● **EXERCISE TASKS**:
1. Return the part of the bluegill feeding thread starting with "Blue gills are" and going on through "them to death.", copied word for word.
2. Answer these questions from the bluegill feeding thread:
(a) What does the piranha usually eat off a bluegill, according to the first post?
(b) About how many gallons does the large tank holding the other bluegills hold?
(c) What two things happen when the frozen body is dropped into boiling water?

I find that bluegills are difficult for piranha to eat.

Blue gills are slab-sided, making getting a hold of them difficult, and they're covered with relatively tough scales topped with a slippery slime. Usually my piranha just eats off their tail and fins and stresses them to death.


----------



## MrDub1173 (Aug 19, 2004)

thanks for all the feed back, I have about 16 of them that I cut up and froze and going to keep for feeding my p also saves me money on food







I also have a large tank about 55 gallons with all the other blue gill in and I just pick them out and slice them up as needed, they are actually awesome fish I have some monsters in there and I even have one that dosnt look much like i blue gill in the face but in the rear it does its got the look of a red devil with body structure and face but has the markings of a bluegill.... I dunno anyone care to explain?!?


----------



## zygapophysis (Jul 16, 2004)

how do you cut em up, take em ou and cut em right in half alive and then freeze em? also quarintene em for about a week or two IMO


----------



## MrDub1173 (Aug 19, 2004)

i take them out of the tank, flop them down on the cutting board, hold them down cut there heads off, then dispose of that cut the tail off and the fins, then cut open the belly and get rid of all the insides, then wash it in warm water and then pack them in bags and wala pop them in the freezer i have about 30 in there right now and i take them out of the freezer boil some water and drop the body in. it thaws and also makes the scales fall right off the meat then i take a fish hook and i cut the hook part off and hook the meat through the tail and hang it off a fishing line my p comes right up to it at the bottom and rips it apart, its awesome and he loves the white meat that comes off of it


----------



## MrDub1173 (Aug 19, 2004)




----------

Saved entries
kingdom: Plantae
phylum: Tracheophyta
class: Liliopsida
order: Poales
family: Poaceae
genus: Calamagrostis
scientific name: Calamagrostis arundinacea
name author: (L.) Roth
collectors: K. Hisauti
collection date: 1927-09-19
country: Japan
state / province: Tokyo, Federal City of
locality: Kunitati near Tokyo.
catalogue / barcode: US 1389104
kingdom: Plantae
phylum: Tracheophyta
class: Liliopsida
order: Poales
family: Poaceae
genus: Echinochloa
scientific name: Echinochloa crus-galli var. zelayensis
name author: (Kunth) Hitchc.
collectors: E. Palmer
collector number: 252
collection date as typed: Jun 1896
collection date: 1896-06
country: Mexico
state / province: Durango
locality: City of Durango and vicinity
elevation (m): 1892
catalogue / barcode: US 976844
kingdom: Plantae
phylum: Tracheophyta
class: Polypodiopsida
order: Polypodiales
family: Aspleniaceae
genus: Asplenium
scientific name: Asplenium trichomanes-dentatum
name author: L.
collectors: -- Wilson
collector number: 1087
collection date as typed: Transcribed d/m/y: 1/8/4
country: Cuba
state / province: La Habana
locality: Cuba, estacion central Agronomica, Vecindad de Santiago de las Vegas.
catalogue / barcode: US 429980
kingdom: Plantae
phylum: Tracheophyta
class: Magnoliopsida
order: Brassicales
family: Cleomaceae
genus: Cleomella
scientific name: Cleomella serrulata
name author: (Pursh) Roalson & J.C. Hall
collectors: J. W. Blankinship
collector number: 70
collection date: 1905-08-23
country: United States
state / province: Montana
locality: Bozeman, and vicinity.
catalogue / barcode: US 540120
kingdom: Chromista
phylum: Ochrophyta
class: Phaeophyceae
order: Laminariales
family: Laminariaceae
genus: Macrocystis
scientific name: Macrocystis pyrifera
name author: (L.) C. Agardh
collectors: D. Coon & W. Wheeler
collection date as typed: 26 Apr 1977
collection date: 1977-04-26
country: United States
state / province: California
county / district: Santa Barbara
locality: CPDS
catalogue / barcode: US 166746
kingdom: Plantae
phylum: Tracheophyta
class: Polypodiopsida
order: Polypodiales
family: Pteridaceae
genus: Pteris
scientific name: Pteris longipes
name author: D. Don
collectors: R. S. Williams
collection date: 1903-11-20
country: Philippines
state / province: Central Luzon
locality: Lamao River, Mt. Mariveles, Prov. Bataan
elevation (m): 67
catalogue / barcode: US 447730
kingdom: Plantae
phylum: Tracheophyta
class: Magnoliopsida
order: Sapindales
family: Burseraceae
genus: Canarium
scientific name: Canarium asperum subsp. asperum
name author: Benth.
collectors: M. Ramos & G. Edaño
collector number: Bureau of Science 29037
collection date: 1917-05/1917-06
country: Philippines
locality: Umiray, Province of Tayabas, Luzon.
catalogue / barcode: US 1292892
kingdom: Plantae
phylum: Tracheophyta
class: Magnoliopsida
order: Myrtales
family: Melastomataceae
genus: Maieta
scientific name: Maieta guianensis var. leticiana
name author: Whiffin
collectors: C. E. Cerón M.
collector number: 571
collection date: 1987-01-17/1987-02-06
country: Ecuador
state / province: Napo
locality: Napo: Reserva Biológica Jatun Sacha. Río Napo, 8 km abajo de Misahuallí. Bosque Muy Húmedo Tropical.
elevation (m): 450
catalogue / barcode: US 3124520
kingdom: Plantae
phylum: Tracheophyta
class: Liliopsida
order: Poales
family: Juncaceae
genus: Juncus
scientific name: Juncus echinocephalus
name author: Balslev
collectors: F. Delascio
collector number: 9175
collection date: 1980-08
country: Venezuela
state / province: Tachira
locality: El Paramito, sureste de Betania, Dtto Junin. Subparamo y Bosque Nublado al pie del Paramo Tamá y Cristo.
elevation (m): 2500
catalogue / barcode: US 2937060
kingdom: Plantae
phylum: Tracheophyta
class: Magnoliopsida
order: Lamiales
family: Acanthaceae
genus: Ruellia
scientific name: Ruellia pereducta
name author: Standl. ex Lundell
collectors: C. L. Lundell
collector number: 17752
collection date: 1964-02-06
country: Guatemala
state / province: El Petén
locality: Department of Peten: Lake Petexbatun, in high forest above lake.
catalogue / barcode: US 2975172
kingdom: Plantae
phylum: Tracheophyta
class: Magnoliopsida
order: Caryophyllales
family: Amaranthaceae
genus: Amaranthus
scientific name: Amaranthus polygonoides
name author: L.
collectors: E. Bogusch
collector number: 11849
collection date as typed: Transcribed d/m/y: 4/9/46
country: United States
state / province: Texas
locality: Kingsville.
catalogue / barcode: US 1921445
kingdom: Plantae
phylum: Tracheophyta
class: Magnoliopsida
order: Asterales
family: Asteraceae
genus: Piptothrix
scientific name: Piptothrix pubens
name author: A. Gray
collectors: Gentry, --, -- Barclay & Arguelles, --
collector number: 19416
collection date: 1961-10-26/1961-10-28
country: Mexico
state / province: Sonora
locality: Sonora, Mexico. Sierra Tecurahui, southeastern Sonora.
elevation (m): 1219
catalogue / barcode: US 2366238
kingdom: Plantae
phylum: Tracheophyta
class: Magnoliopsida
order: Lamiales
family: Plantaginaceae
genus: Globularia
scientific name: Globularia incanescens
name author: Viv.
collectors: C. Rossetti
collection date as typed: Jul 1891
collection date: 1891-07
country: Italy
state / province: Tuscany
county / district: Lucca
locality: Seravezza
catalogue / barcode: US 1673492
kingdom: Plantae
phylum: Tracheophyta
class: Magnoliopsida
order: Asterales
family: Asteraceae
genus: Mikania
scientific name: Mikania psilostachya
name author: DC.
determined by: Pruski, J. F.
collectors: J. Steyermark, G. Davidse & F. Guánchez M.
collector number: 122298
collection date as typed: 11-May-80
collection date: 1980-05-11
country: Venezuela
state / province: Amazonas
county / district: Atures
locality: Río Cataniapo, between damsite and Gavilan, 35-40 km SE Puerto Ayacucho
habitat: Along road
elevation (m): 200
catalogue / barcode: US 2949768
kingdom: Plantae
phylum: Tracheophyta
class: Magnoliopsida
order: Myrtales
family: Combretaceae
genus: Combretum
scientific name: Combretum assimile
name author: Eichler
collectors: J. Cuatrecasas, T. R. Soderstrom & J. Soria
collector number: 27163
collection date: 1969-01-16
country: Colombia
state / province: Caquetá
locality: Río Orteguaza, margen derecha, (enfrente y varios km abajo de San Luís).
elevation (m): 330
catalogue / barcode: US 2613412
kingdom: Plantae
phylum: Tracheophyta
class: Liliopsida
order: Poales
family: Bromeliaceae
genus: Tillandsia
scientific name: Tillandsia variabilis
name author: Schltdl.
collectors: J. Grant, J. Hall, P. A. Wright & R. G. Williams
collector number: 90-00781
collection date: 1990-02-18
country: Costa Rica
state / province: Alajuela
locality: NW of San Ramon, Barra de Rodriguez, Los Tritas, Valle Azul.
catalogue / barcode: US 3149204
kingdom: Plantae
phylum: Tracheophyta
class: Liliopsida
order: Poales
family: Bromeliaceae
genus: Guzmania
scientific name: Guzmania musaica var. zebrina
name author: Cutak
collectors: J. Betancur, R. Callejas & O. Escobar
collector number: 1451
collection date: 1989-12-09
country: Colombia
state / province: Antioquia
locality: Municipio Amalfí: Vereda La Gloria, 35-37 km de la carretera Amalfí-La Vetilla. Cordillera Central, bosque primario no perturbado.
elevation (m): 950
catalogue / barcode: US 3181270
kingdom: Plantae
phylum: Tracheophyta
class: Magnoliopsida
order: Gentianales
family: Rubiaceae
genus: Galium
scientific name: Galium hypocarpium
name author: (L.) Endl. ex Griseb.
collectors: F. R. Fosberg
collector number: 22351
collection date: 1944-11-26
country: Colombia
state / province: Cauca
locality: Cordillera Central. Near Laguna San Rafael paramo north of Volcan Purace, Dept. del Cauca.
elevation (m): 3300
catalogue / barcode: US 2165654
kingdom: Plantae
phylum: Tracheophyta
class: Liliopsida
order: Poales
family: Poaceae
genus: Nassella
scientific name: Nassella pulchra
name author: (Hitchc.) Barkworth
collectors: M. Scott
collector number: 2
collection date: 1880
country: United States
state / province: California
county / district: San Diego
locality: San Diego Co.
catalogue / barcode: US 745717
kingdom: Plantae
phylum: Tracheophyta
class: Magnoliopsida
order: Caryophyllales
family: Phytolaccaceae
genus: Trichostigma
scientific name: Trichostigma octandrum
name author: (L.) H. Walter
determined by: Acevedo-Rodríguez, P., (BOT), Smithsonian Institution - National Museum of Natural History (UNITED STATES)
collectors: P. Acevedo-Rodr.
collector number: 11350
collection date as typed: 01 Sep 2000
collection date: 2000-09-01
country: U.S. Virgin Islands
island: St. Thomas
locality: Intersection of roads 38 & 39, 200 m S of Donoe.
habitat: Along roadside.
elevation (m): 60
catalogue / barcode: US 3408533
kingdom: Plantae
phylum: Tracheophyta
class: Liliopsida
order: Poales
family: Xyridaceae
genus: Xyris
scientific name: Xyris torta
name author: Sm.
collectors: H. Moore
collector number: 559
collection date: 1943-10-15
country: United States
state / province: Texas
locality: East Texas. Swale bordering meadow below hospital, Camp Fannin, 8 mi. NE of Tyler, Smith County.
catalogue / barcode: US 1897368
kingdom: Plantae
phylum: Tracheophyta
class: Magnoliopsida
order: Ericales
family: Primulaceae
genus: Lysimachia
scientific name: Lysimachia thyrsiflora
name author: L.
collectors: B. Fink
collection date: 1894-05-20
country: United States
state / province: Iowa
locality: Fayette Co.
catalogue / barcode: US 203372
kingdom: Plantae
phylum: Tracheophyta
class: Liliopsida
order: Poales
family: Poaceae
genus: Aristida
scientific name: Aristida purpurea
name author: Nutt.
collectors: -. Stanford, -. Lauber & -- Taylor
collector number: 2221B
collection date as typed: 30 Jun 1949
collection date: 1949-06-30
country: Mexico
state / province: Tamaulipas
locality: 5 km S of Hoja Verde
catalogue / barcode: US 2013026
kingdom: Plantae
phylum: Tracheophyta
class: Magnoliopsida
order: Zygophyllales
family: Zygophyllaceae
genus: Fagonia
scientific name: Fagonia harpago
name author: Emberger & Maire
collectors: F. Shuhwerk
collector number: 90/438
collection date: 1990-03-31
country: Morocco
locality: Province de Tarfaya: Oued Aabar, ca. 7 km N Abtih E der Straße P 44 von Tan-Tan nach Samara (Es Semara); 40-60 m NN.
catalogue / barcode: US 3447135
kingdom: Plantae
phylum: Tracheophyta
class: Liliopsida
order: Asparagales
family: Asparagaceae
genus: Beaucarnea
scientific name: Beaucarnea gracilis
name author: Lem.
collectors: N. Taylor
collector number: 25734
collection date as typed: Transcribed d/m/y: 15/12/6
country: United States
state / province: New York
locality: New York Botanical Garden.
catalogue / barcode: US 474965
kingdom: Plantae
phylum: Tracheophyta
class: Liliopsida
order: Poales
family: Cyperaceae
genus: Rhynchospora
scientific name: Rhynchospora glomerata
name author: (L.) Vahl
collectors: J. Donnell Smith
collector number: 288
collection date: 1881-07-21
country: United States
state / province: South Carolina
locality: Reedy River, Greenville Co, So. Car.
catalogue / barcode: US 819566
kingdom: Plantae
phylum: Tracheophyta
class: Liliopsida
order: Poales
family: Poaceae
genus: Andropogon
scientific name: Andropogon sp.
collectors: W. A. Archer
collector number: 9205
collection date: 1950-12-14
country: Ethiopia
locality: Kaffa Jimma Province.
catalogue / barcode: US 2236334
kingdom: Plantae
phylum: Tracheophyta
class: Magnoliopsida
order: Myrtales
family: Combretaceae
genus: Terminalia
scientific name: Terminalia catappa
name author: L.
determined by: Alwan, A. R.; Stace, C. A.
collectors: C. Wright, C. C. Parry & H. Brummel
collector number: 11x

● **SOLUTION SET**:
1.
Blue gills are slab-sided, making getting a hold of them difficult, and they're covered with relatively tough scales topped with a slippery slime. Usually my piranha just eats off their tail and fins and stresses them to death.

2.
(a) Their tail and fins.
(b) About 55 gallons.
(c) It thaws, and the scales fall right off the meat.